Associated Plumbers. 

I think they are in Little Rock.


----------



## TallCoolOne (Dec 19, 2010)

DesertOkie said:


> Any one work or have worked in Arkansas? I have some questions about the test.
> 
> Thanks


They have internet in Arkansas yet?


----------



## Will (Jun 6, 2010)

Don't think so, we just got in here in Oklahoma. Dial up.


----------



## dclarke (Dec 22, 2012)

Will said:


> Don't think so, we just got in here in Oklahoma. Dial up.


Oklahoma city is the starting point for the Google internet. I can't think of what they called it but its supposed to get to the entire country.


----------



## dclarke (Dec 22, 2012)

Oops. I lied. It was Kansas city. Its called Google fiber.


----------



## Will (Jun 6, 2010)

In reality Oklahoma is a booming state. It's nice everyone thinks were a bunch of hill billys, keeps the population down.


----------



## plbgbiz (Aug 27, 2010)

Will said:


> In reality Oklahoma is a booming state. It's nice everyone thinks were a bunch of hill billys, keeps the population down.


Dammit Will. SHHH!

This is supposed to be a secret.


----------



## ArkyPlbr (Feb 10, 2011)

How can I help? I just left Ok. but work in Ar. majority of time.


----------



## PlungerJockey (Feb 19, 2010)

What is this internet you speak of? Does it catch fish?

What do you what to know about the test?


----------



## DesertOkie (Jul 15, 2011)

ArkyPlbr said:


> How can I help? I just left Ok. but work in Ar. majority of time.



Is there a different test for plumbing and gasfitting? Also is there a hands on section? And they have their own code correct. 

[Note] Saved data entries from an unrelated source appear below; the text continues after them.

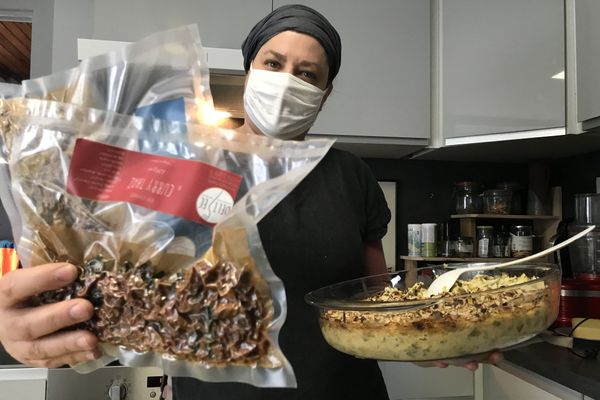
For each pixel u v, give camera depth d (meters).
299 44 0.70
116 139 0.33
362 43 1.45
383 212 0.86
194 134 0.34
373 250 0.85
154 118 0.35
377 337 0.48
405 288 0.68
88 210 0.33
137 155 0.33
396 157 1.77
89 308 0.31
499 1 1.38
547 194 1.78
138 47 0.36
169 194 0.33
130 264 0.33
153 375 1.09
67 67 1.28
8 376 1.07
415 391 1.37
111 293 0.32
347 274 0.70
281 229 0.67
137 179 0.33
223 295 0.32
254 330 0.32
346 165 0.80
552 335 1.19
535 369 1.09
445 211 1.80
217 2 1.35
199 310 0.32
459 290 0.57
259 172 0.34
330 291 0.60
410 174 1.79
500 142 1.44
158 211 0.33
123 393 1.07
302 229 0.68
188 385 0.65
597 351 1.09
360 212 0.80
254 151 0.34
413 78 1.48
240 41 1.36
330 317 0.52
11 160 0.33
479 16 1.41
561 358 1.08
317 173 0.75
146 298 0.32
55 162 0.32
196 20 1.34
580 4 1.26
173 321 0.32
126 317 0.32
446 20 1.47
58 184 0.33
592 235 1.40
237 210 0.32
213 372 0.32
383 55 1.46
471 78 1.42
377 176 1.77
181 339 0.32
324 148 0.35
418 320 0.47
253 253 0.33
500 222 1.79
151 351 0.33
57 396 1.06
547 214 1.77
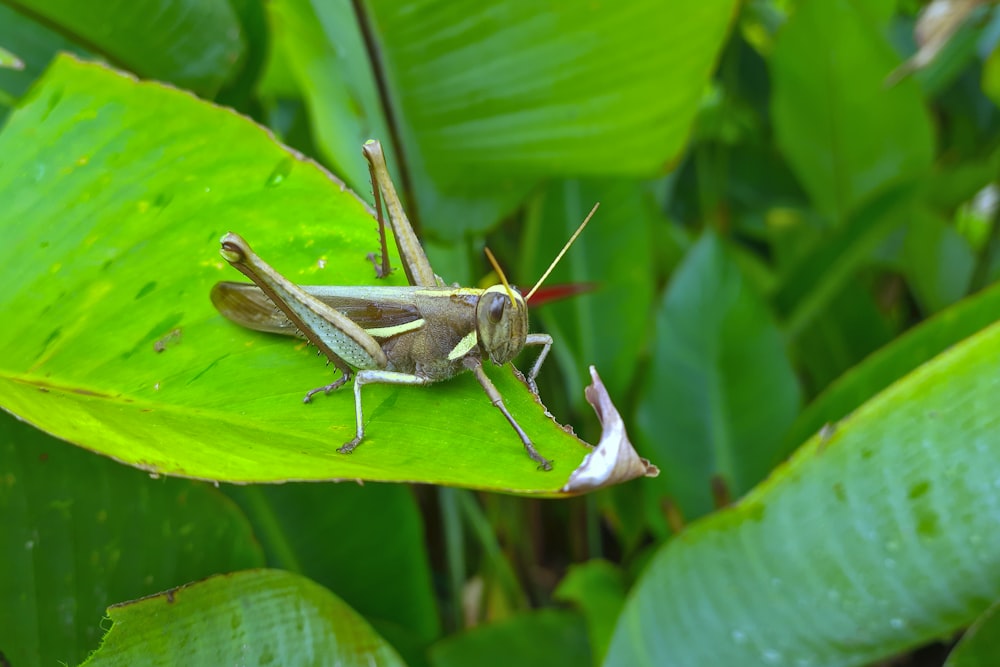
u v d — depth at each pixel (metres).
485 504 0.47
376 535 0.36
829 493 0.31
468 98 0.34
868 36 0.44
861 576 0.31
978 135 0.60
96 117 0.31
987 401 0.30
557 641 0.39
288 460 0.28
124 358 0.30
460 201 0.37
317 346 0.30
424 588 0.38
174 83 0.37
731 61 0.54
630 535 0.45
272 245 0.31
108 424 0.28
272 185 0.32
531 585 0.49
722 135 0.64
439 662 0.37
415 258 0.32
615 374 0.43
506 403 0.30
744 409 0.41
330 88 0.37
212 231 0.31
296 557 0.36
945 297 0.49
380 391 0.30
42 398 0.28
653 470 0.27
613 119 0.34
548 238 0.43
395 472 0.27
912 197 0.42
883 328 0.46
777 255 0.59
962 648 0.30
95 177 0.31
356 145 0.37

All I can find on the goog is websites with small summaries of requirments and ads for code books. 

Thanks


----------



## DesertOkie (Jul 15, 2011)

Will said:


> In reality Oklahoma is a booming state. It's nice everyone thinks were a bunch of hill billys, keeps the population down.



They just think that because the visited my side of the state. After we moved here my wife said it was like KY 20 yrs ago, and shes from a town of 500.


----------



## PlungerJockey (Feb 19, 2010)

The plumbing and gas are included in one test. The last time I heard they were using the 2011 International Plumbing code and the 2009 International gas code. Don't hold me to that, they have changed it several times the last 10 years. Call them 501-661-2642 they can tell you which code and how to get your application. 

It has been awhile since i took it. No hands on. The test is open book and you can use any notes you have.

The test outline is

100 or so general knowledge multiple choice questions on plumbing and gas.

DWV isometric drawing. Includes parts list, they tell you not to spend alot of time on it. You are not required to list quanities.

Water distribution isometric

Gas sizing section (about 10 diagrams or drawings)

Water distribution flat drawing ( they give you a side view drawing of a home and you draw blue and red lines)

Identification drawing worksheet. I think there are 2 drawings. It consist of a picture of a building plumbing system and you identify the fittings and types of vent. 

Combustion air and vent section. You are given 10 or so drawings and you size the vents and combustion air accordingly.

Somewhere on the test you have to calculate a 45 degree offset.

There is also a section for Arkansas Plumbing Law. Here is the PDF version
http://www.healthy.arkansas.gov/pro...otectiveHealthCodes/Documents/plumbinglaw.pdf


----------



## DesertOkie (Jul 15, 2011)

The iso's will kick my azz. The drawing not the reading. 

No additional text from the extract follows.